Evlerin çoğunun kapısı yok, bezlerden kapılar yapılmış. Cam zaten olmadığı için naylonlar gerilmiş ve kışlar oldukça soğuk geçiyor. Kampların çoğu ilgilenen kamp sorumluların soyadı ile adlandırılmış veya bir kod numarası verilmiş. Her mülteci kampında olduğu gibi buralarda da yaşayan nüfusun yarısını çocuklar oluşturuyor. Kampların çoğunda okul yok hatta bazı kamplar dünyadan bihaber yaşıyor diyebiliriz. Tripoli Bölgesi’ndeki Ebu Gannam Kampı’nda 120 aile toplam 700 kişi yaşıyor.

'Kampa Gelen Sağlık Ekiplerini 'Korona Virüs' Zannedip Taşlamışlar'

Kampta Covid-19 diye bir gündem yok, kimse maske takmıyor. Böyle bir hastalığı duymuşlar fakat tam olarak ne olduğunu bilmiyorlar. Hatta Covid-19 salgınına dikkat çekmek için kampa gelen izole kıyafetli sağlık gönüllülerini Corona virüsü sanıp taşlamışlar ve kamptan uzaklaştırmaya çalışmışlar. Bu kampta da diğer mülteci kamplarında olduğu gibi Lişmaniye yani Şark Çıbanı, çocuklar arasında yaygın. Lübnan’ın da mülteci kamplarında yaşayan insanların temel geçim kaynağı tarım işçiliği; çoğu yakınlardaki seralarda günlük bir dolar gibi küçük rakamlara çalıştırılıyor.

'Dinini Değiştiren Mültecilere Ciddi Destekler Veriliyor'

Bu bölgede devletin de serbest bıraktığı pek çok misyonerlik çalışması yapılıyor. Bu çalışmalarda Hristiyanlığı kabul etmeleri üzerine mültecilere ciddi destekler veriliyor. Sırf bu sebeple yaşayan mültecilerin yüzde 20’si dinini değiştirip Hristiyan olduğunu söylemiş. Artık içlerini Allah bilir. Hatta bu kamplarda yaşanan yoğun misyonerlik çalışmaları sebebiyle Türki Kampı yetkilileri, bu çalışmaları Birleşmiş Milletler’e ve mahkemeye taşımışlar. Yoklukla mücadele ettikleri yetmiyormuş gibi bir de misyonerlik çalışmaları ile mücadele ediyorlar. Ayrıca kamplarda organ ve fuhuş mafyalarının da yaygın olduğu söyleniyor.

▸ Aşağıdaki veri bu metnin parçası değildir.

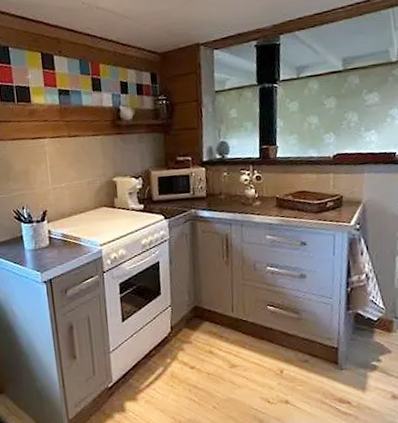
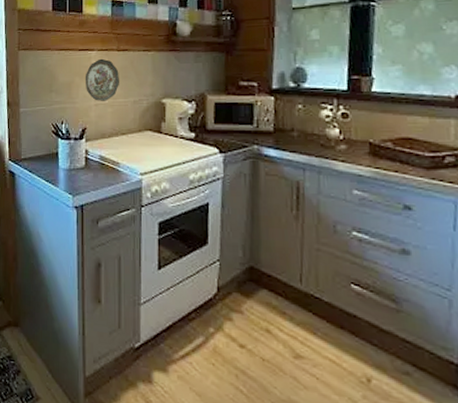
decorative plate: none [40,145,73,185] -> present [85,58,119,101]

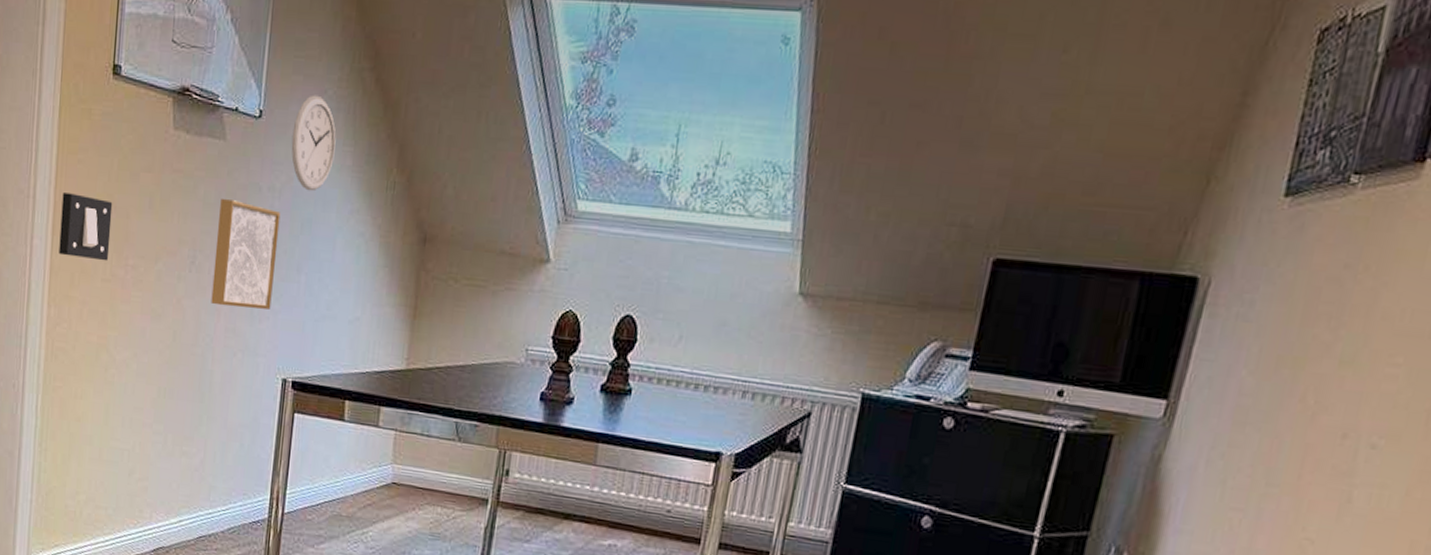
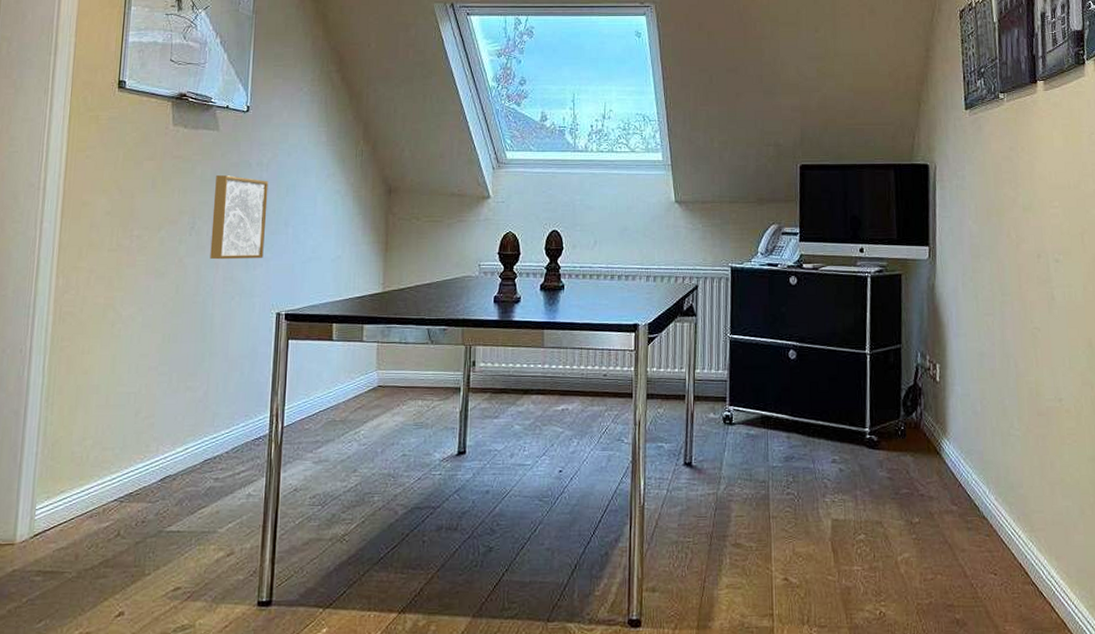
light switch: present [59,193,113,261] -> none [67,183,119,235]
wall clock: present [291,94,336,192] -> none [275,92,312,163]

Hatta geçen aylarda Suriyeli mültecilerin yaşadığı bir kamp yakılmıştı; o yangının böyle bir çetenin ortalığı karıştırmasıyla gerçekleştiği söyleniyor. Biz yakılan kampa gittik ve bir mahalle arasında küçük bir alan olduğunu gördük. Çevresinde apartmanlar vardı. Pek çok kuruluş yeniden çadır alımı konusunda yardım vadetse de arazi sahibi bir daha asla orada bir kampa izin vermeyeceğini, arazisini başka şekilde değerlendireceğini belirttiği için yanan kampın sakinleri başka kamplara nakledilmiş."